Ça a été une semaine assez chargée et pas facile physiquement et psychologiquement. On avait des cours à l'école le matin, puis des répètes toute la journée, et puis, de retour à l'école pour de longues soirées à répéter nos chorégraphies de combat en prévision de notre examen de certification samedi.

Je ne me plains pas trop - c'est toujours exaltant de baigner dans de processus créatifs si intenses. On se retrouve toujours entre deux fous rires interminables. Mais mon corps avait aussi sérieusement besoin de repos. On peut pas vivre sur ce genre d'adrénaline bien longtemps.

Samedi matin. Je ne me sens pas en grande forme, mais je reste concentrée et je donne tout ce que j'aie lors de notre générale. Ça s'est somme toute bien passé - quoique j'en suis ressortie assez affaiblie et les mains pas mal tremblantes.

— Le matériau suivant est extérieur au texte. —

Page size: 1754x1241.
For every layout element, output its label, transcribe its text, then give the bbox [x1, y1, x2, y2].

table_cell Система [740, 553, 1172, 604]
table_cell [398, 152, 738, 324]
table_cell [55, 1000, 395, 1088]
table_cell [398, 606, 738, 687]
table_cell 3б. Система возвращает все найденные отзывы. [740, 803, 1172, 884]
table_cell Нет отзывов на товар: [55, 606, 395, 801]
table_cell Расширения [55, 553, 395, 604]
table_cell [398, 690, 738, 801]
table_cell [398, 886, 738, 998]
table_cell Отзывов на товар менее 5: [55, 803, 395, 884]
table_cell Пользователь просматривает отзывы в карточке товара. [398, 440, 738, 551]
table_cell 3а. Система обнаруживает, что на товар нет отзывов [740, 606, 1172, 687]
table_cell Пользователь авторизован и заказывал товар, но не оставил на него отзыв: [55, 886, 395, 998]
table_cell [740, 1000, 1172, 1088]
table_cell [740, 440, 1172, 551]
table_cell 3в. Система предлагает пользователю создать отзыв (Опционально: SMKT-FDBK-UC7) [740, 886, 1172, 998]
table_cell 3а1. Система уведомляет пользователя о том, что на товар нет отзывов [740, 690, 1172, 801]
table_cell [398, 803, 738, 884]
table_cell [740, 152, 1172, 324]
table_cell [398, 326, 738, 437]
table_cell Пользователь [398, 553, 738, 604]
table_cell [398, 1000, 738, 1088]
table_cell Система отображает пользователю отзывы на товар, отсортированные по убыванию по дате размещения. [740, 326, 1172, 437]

Puis, c'était l'heure du test. L'école avait fait venir un examinateur de la British Academy of Dramatic Combat. Disons que je me suis déjà sentie moins nerveuse. Je suis restée concentrée sur mes intentions et l'histoire (Marc-Antoine et moi, on avait choisi de faire la scène de demande en mariage de Orgueil et Préjugés - sauf que dans notre version, Elizabeth assassinne M. Darcy - Ha!).  Par contre, plus on avançait dans notre chorégraphie, plus je commençais à avoir peur de perdre le contrôle de mes épées et de manquer mes contre-attaques.

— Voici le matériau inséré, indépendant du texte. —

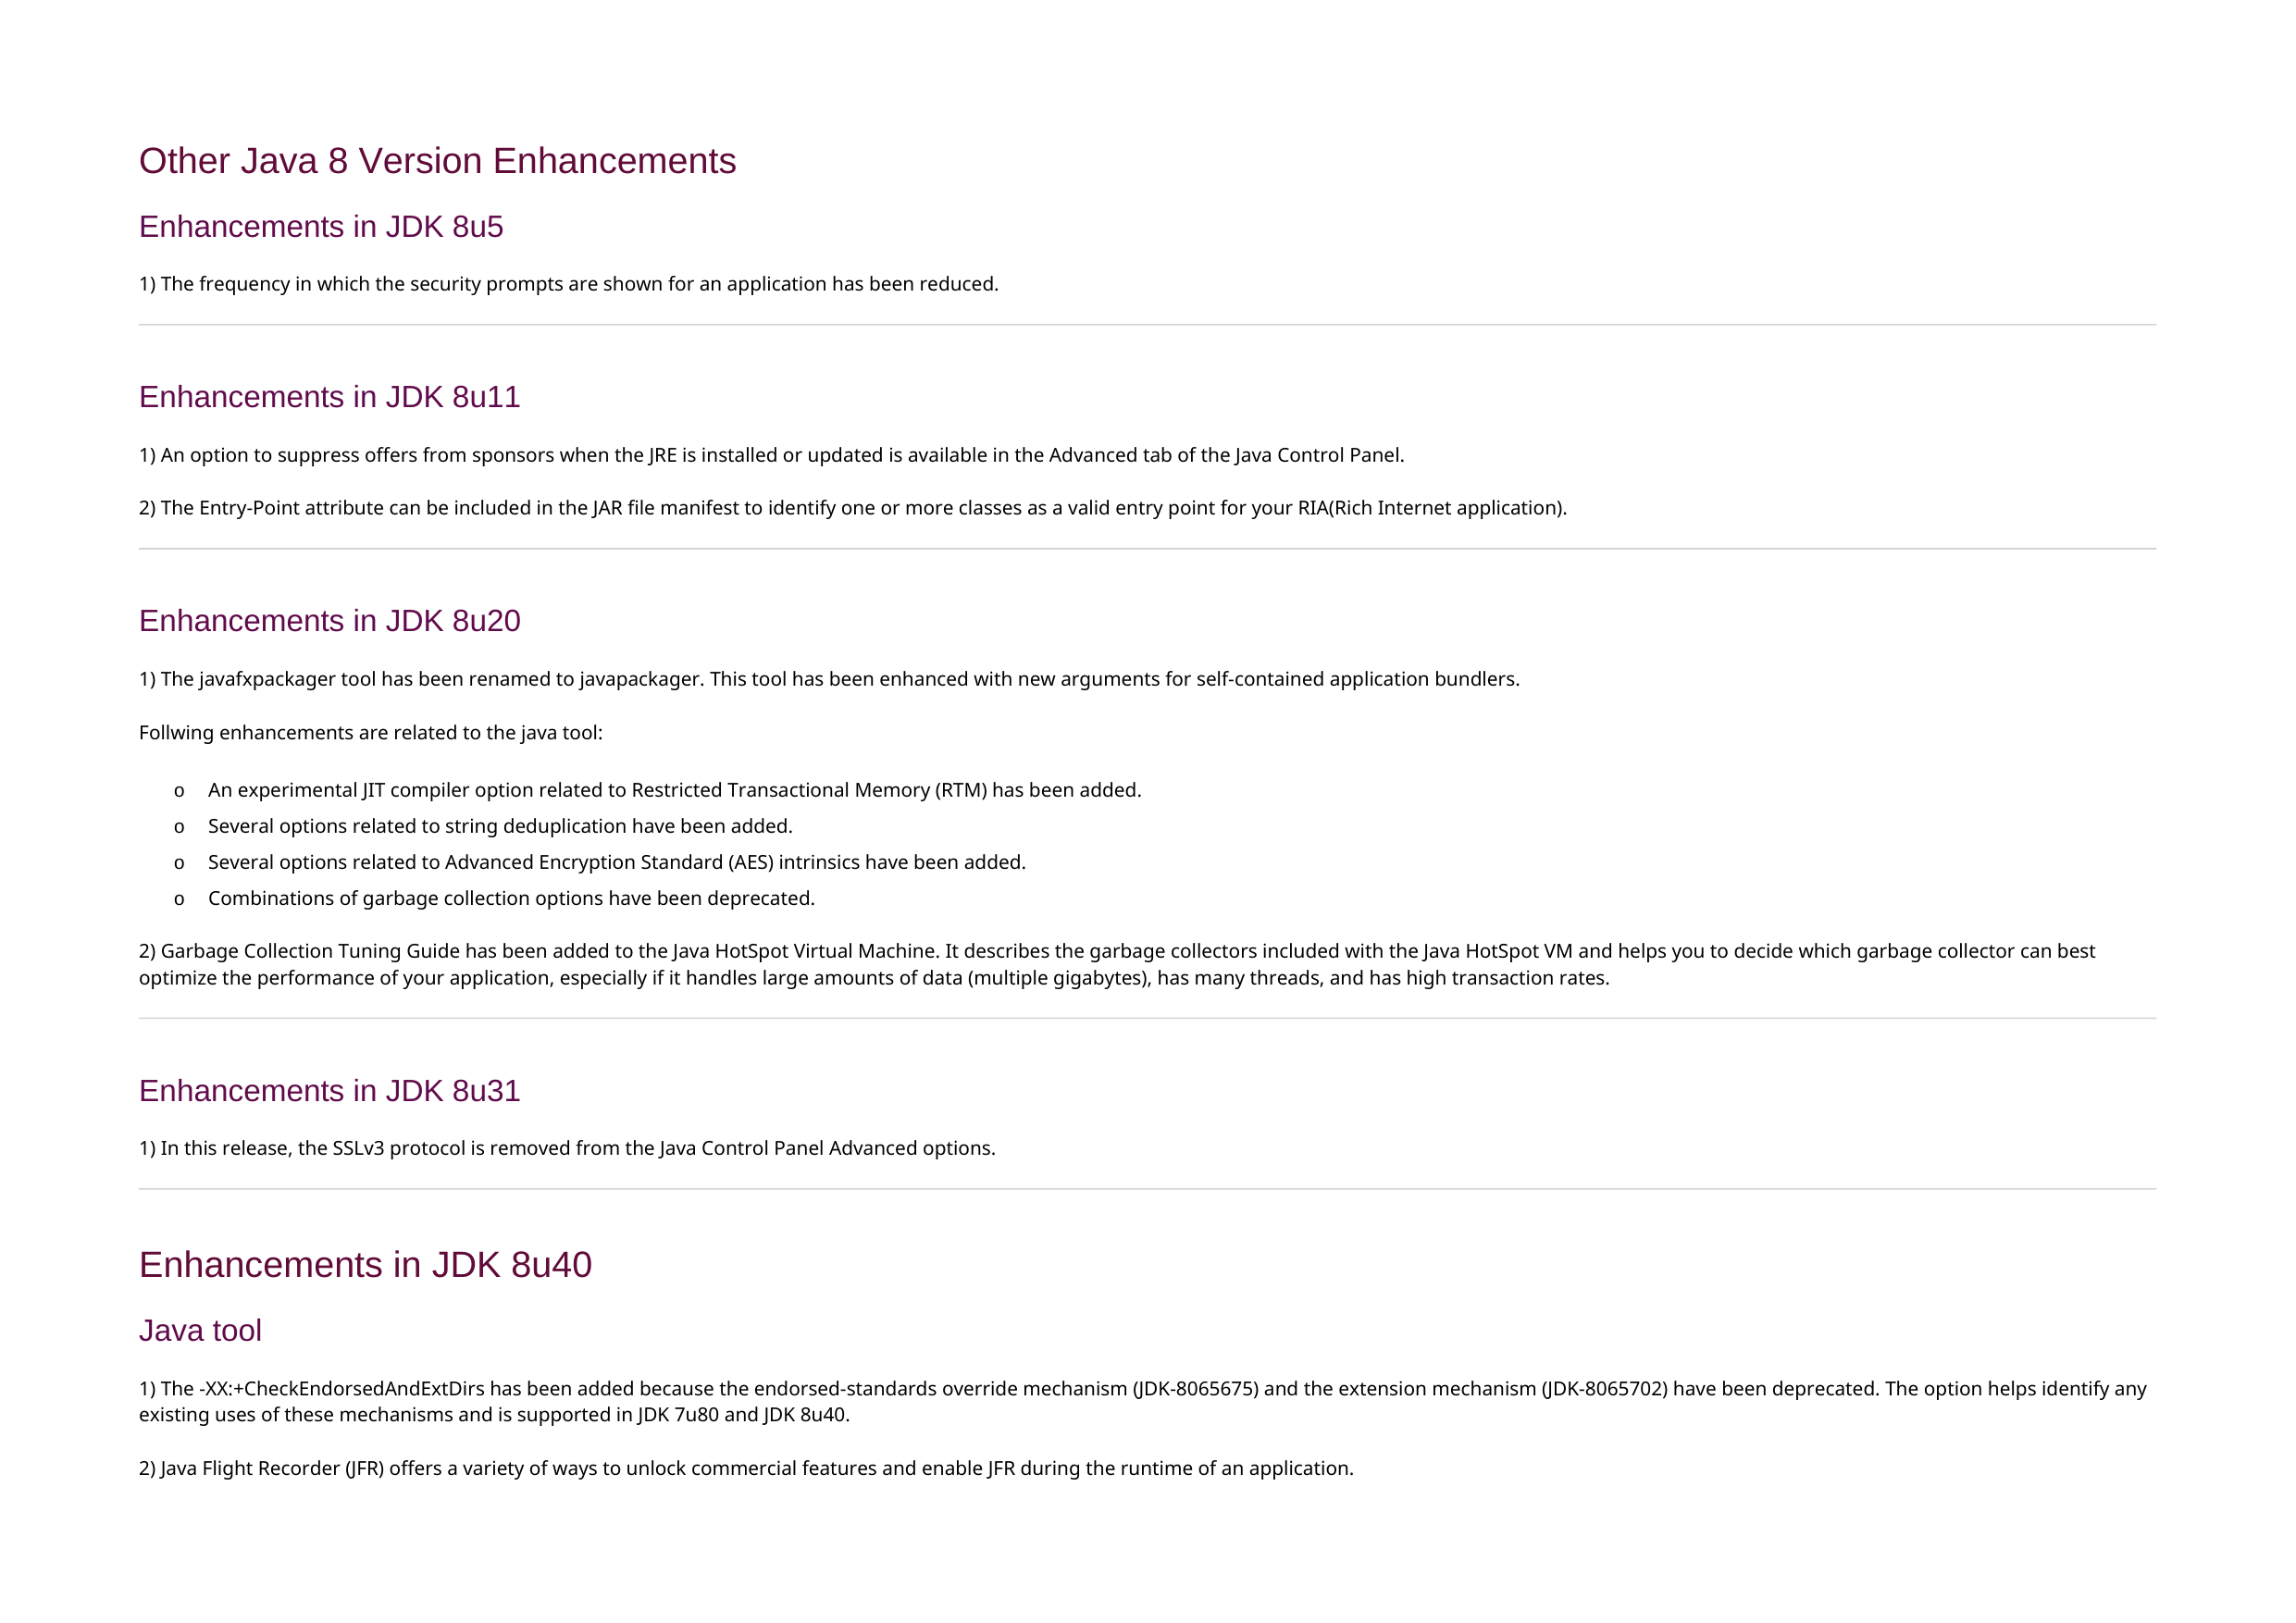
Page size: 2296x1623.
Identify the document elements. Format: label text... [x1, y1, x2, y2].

text 1) The javafxpackager tool has been renamed to javapackager. This tool has been enhanced with new arguments for self-contained application bundlers. [139, 665, 2156, 692]
text 1) In this release, the SSLv3 protocol is removed from the Java Control Panel Advanced options. [139, 1135, 2156, 1161]
list Combinations of garbage collection options have been deprecated. [173, 881, 2156, 911]
text 2) Java Flight Recorder (JFR) offers a variety of ways to unlock commercial features and enable JFR during the runtime of an application. [139, 1455, 2156, 1481]
subtitle Enhancements in JDK 8u11 [139, 378, 2156, 415]
text 1) The -XX:+CheckEndorsedAndExtDirs has been added because the endorsed-standards override mechanism (JDK-8065675) and the extension mechanism (JDK-8065702) have been deprecated. The option helps identify any existing uses of these mechanisms and is supported in JDK 7u80 and JDK 8u40. [139, 1375, 2156, 1428]
text 1) The frequency in which the security prompts are shown for an application has been reduced. [139, 270, 2156, 297]
text Follwing enhancements are related to the java tool: [139, 719, 2156, 745]
list Several options related to Advanced Encryption Standard (AES) intrinsics have been added. [173, 844, 2156, 874]
list Several options related to string deduplication have been added. [173, 808, 2156, 838]
subtitle Enhancements in JDK 8u31 [139, 1072, 2156, 1108]
subtitle Enhancements in JDK 8u40 [139, 1243, 2156, 1285]
text 2) Garbage Collection Tuning Guide has been added to the Java HotSpot Virtual Machine. It describes the garbage collectors included with the Java HotSpot VM and helps you to decide which garbage collector can best optimize the performance of your application, especially if it handles large amounts of data (multiple gigabytes), has many threads, and has high transaction rates. [139, 937, 2156, 990]
text 2) The Entry-Point attribute can be included in the JAR file manifest to identify one or more classes as a valid entry point for your RIA(Rich Internet application). [139, 494, 2156, 521]
list An experimental JIT compiler option related to Restricted Transactional Memory (RTM) has been added. [173, 772, 2156, 802]
subtitle Enhancements in JDK 8u5 [139, 208, 2156, 243]
subtitle Other Java 8 Version Enhancements [139, 139, 2156, 181]
subtitle Java tool [139, 1312, 2156, 1348]
subtitle Enhancements in JDK 8u20 [139, 603, 2156, 638]
text 1) An option to suppress offers from sponsors when the JRE is installed or updated is available in the Advanced tab of the Java Control Panel. [139, 441, 2156, 467]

J'ai oublié de mentionner que je passais ma certification en me battant de la main gauche (et je suis droitière), parce que j'ai une luxation au bras droit qui aurait fait en sorte que mes attaques n'auraient jamais été parfaitement droites. Donc, c'était un pas pire gros défi pour moi; je n'en avais jamais autant demandé à mon bras gauche auparavant.

Dans tous les cas, quand on est arrivé à la partie main-à-main de la chorégraphie, j'ai repris confiance, parce que je savais où je m'en allais avec tous les mouvements, et je me sentais bien plus en contrôle. Et il faut dire qu'on avait aussi chorégraphié un mouvement du tonerre où Marc-Antoine "cassait" mon bras droit (en fait, il ne faisait que montrer mon bras croche), et l'effet était assez réussi.

L'examinateur nous a cependant demandé de revenir pour refaire notre section avec les épées. Je ne m'y attendais pas et donc, j'ai fait de mon mieux, mais le résultat a été pas mal le même. Mon corps n'en pouvais plus et j'arrivais au bout de mon adrénaline. Le moral était pas à son plus fort - pourquoi donc, est-ce que j'avais décidé de me battre avec la main gauche? Je ne pouvais pas m'imaginer couler le test après tout le temps et l'effort qu'on y avait mis.

On s'est tous rassemblé pour recevoir nos notes. Et j'ai finalement passé avec la mention "mérite"! Eh ben. Puis, je me suis rendue compte qu'avec toute cette pression que je m'étais mise d'atteindre la perfection, j'avais oublié l'objectif principal du test: s'assurer qu'en tant que comédiens, on pouvait nous faire confiance avec des armes sur scène. Et c'est vrai en fait, il n'y a jamais eu un seul moment où Marc-Antoine et moi, on a fait de manoeuvre dangereuses. On s'est bien protégés l'un, l'autre tout le long, en plus d'avoir réussi à jouer la scène avec tout ce qu'elle comportait. J'étais soulagée.

Je suis pas mal fière d'avoir passé avec cette mention, en dépit de ma nervosité et d'avoir fait le tout du bras gauche. Tout ça m'a aussi rappelé qu'il faudrait que je prenne bien soin de moi dans ce métier, mon corps, c'est tout ce que j'ai, vraiment.

Bon, je pense que ça mérite des pancakes aux bananes.